Work task 1: Based on the comment below, explain why its writer calls the "bandwagon cultists" dangerous. Use one to three sentences.
Work task 2: List every subject that the comment below says we should imagine the discussion was about.

Passage provided:

Imagine if this discussion was about slavery and someone responded in this manner. — Maw
We SHOULD imagine that this discussion was about slavery, or the holocaust , or serial killers, or Stalin or Pol Pot. That’s the whole point. The model is worthless if it skirts the most blatant examples of alleged oppression and inhumanity.
Textbook example of how many self-described philosophers end up kicking up so much dust just for the sake of it that everything becomes opaque. The result is as you see here: resorting to pseudo-intellectualism as apologia for colonial atrocities. Imagine if this discussion was about slavery and someone responded in this manner. — Maw
On the other hand, there are a group of commenters on this thread( perhaps you included , perhaps not) who seem to evince textbook characteristics of what I call ‘woke cultishness’ . They have been remarkably consistent: a tendency toward bullying ad hominems and an almost compete refusal to delve into moral nuance, ambiguity and complexity associated with the political
issue they are so passionate about. Why is this? I think that in many ways wokism takes the place of religious cults of years past. It shares many of the same characteristics. An intense desire to belong to a community of shared ideals combined with an unsteady or unscholaely grasp of the underlying ideas leads to a hectoring black and white us against them mentality. As Streetlight proclaimed ‘This Israeli-Palestinian conflict provides the ideal example of pure moral clarity’ Well, yes it does if you only see your politics in such rigid terms, which is the hallmark of woke cultishness. Every political conflict must reduce to moral clarity. If it doesn’t they will be compelled to force it into that mold.
These are not the intelllectuals behind the movement , they are the enforcers, the shock troops.
The thing is , I support the intellectual underpinnings of various forms of wokism and CRT. I think they are here to stay in one form or another, and I certainly prefer them to the conservative alternatives. But I think the bandwagon cultists who are not intellectually secure enough to question and reflect on their driving ethico-political assumptions in respectfuldebate are dangerous , because a bullying kind of verbal violence is their main recourse in discussion combined with an inability to actually DISCUSS.

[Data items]
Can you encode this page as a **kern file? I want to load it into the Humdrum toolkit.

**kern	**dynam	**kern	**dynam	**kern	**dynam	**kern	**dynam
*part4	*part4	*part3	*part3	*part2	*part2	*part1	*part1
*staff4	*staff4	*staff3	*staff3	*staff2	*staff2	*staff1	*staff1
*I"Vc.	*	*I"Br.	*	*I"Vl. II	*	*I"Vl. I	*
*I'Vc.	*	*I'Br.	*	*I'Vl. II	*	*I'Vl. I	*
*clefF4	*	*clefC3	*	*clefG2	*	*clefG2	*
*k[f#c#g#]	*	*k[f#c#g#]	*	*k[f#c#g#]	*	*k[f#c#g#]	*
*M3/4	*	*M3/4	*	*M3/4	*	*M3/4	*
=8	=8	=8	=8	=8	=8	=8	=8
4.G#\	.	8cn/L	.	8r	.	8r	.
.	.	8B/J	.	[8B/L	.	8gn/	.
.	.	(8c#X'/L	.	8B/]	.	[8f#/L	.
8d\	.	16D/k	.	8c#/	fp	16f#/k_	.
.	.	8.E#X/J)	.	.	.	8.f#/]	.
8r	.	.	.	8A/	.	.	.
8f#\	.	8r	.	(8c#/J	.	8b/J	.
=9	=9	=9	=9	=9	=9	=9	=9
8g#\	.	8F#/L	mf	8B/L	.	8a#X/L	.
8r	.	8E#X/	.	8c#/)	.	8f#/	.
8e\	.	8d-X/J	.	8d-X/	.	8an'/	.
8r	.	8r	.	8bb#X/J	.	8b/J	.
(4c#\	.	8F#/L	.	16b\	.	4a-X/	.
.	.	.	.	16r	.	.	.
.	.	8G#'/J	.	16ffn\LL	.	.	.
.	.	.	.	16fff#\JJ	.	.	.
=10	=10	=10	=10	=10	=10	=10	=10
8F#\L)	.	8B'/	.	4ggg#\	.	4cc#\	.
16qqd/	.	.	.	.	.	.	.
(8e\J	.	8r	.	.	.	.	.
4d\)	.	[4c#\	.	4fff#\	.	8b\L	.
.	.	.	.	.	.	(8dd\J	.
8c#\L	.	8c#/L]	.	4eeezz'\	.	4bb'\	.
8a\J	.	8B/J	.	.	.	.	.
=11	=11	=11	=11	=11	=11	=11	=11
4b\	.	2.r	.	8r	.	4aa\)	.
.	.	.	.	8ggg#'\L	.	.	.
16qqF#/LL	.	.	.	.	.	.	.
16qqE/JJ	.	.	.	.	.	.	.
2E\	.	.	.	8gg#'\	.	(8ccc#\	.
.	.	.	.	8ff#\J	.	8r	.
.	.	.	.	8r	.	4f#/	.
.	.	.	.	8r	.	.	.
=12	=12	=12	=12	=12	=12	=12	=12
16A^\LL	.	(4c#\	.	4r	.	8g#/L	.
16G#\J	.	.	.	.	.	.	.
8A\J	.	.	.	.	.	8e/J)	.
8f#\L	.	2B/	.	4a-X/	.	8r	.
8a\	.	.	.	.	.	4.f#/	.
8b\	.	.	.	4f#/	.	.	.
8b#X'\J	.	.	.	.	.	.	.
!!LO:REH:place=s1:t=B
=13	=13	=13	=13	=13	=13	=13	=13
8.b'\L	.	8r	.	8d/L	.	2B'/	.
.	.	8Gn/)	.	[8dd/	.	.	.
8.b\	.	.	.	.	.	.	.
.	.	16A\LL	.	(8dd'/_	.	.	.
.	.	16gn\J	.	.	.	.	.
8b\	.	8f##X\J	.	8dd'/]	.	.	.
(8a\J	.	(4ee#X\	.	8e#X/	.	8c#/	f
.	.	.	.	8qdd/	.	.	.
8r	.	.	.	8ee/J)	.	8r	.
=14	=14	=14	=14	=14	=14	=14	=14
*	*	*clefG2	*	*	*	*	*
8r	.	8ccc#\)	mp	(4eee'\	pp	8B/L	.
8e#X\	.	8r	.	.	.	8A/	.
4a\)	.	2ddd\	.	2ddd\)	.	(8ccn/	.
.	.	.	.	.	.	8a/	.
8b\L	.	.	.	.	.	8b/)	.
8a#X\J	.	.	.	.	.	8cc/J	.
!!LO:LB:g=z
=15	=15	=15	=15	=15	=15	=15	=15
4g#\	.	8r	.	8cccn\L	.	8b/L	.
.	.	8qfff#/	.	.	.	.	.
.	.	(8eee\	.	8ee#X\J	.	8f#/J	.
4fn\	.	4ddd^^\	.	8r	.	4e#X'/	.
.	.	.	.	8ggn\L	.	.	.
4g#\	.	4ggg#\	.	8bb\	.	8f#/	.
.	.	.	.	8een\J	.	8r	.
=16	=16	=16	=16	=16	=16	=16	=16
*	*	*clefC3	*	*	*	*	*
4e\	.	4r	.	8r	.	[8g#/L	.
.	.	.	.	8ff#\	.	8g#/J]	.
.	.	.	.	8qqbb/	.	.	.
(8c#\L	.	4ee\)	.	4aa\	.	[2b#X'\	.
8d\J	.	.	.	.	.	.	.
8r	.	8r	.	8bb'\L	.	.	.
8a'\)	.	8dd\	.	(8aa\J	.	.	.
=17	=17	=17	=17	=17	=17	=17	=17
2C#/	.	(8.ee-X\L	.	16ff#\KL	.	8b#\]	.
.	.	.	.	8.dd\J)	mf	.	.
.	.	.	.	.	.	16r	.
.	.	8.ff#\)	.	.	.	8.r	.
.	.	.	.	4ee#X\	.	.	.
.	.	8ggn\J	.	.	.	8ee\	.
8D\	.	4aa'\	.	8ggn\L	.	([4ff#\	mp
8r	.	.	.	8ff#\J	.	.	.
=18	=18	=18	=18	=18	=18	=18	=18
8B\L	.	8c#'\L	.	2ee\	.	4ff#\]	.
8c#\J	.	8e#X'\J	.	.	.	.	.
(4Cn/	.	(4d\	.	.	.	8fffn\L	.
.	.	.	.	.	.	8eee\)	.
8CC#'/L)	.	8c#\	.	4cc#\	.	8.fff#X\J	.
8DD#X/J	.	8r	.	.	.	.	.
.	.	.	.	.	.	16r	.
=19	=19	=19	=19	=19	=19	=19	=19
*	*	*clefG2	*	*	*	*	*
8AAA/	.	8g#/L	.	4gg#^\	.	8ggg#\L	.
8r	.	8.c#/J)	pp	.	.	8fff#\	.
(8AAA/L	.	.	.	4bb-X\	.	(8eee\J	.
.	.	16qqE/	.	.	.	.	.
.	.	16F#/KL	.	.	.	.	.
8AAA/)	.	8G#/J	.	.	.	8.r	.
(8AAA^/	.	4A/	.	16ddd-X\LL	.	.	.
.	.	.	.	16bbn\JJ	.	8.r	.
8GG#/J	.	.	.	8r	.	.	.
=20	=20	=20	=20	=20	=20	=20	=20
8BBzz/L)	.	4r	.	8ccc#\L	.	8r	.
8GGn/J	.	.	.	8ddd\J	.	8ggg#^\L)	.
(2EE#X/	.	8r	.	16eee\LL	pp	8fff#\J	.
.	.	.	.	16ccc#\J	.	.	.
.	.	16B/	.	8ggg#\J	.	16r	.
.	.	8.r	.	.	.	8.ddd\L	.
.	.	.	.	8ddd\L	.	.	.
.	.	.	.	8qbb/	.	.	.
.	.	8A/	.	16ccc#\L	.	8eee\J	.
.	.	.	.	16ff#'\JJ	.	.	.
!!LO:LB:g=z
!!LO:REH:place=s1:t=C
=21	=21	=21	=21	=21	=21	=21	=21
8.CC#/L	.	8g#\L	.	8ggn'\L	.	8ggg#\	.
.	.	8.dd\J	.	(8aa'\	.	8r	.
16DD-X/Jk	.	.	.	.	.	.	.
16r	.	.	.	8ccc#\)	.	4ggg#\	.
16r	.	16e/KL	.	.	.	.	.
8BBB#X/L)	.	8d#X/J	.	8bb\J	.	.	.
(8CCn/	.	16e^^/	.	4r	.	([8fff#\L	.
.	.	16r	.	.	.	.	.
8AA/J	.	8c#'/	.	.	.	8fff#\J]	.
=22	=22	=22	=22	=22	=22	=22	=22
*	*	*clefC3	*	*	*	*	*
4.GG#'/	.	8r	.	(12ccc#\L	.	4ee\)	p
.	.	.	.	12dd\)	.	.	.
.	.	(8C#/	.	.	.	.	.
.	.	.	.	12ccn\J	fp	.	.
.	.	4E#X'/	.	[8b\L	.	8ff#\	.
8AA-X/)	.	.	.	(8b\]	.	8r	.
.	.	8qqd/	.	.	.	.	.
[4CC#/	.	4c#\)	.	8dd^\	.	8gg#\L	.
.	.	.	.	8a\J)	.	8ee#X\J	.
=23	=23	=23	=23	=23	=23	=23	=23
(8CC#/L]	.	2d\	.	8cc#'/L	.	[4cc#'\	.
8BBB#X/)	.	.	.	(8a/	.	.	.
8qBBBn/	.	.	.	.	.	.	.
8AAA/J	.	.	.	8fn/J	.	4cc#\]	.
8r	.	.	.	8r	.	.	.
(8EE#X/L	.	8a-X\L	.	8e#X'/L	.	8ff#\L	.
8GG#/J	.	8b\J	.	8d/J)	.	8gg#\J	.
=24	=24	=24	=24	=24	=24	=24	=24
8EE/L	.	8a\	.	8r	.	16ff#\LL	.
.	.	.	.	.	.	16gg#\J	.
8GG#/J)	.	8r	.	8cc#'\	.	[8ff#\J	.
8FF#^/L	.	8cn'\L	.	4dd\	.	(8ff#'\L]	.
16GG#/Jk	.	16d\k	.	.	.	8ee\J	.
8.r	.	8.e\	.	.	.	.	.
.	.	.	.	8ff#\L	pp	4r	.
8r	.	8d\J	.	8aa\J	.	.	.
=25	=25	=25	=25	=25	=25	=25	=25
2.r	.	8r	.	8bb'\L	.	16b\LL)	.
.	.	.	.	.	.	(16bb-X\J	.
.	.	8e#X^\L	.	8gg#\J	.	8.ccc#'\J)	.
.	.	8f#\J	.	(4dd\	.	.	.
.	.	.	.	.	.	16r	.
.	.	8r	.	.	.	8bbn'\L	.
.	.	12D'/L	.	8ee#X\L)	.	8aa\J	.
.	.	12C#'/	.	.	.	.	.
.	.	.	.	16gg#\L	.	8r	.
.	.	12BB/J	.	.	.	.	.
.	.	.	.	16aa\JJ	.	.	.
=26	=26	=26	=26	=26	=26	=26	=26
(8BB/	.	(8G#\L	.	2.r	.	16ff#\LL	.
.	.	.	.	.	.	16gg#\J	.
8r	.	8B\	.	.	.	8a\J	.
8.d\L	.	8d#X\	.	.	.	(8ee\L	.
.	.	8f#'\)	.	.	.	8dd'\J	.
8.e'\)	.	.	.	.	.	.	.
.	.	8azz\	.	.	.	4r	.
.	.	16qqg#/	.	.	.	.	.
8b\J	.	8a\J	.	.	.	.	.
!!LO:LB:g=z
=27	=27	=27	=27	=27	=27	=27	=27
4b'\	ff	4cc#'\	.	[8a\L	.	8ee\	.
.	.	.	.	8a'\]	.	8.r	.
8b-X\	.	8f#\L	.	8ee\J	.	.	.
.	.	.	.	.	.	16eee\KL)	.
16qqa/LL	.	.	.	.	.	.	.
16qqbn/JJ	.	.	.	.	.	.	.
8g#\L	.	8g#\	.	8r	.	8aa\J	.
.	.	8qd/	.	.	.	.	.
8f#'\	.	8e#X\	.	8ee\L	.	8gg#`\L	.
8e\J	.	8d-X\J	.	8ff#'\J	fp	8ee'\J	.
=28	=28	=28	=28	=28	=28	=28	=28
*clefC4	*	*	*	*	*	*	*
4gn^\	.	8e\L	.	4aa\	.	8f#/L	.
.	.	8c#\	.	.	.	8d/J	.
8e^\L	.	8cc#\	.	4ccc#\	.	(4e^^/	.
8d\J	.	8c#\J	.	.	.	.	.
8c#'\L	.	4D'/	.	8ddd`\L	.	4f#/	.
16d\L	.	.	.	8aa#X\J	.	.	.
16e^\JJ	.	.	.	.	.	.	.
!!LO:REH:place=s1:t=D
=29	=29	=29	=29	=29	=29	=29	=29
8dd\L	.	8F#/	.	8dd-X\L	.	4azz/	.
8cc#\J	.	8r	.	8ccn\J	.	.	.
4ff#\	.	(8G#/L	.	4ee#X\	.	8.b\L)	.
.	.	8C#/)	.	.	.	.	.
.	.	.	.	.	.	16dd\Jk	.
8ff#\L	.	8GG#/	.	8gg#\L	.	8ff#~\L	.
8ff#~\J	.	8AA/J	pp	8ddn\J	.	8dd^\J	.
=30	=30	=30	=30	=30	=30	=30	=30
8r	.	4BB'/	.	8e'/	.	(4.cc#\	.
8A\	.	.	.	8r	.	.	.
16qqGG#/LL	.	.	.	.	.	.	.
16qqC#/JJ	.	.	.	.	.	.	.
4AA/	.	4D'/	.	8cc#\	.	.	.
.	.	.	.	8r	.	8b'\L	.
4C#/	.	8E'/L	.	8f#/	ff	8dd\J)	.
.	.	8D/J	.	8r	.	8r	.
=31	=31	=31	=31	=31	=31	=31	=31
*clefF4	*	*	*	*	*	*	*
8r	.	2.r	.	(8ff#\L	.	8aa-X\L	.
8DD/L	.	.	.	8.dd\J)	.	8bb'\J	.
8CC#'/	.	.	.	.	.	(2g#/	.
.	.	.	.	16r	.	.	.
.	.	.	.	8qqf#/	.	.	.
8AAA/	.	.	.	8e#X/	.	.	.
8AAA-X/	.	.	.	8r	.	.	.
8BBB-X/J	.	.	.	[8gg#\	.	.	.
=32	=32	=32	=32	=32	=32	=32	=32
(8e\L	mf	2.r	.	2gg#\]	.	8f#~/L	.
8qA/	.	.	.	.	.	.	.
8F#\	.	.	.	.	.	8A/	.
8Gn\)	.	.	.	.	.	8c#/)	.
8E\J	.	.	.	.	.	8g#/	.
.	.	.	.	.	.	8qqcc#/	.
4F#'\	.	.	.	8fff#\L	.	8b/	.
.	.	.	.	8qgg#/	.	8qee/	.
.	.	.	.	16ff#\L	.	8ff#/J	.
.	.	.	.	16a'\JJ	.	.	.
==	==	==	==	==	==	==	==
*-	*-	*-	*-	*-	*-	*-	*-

Exercise solution 1: The writer calls them dangerous because a bullying kind of verbal violence is their main recourse in discussion, combined with an inability to actually discuss. They are described as not intellectually secure enough to question and reflect on their driving ethico-political assumptions in respectful debate.

Exercise solution 2:
- slavery
- the holocaust
- serial killers
- Stalin
- Pol Pot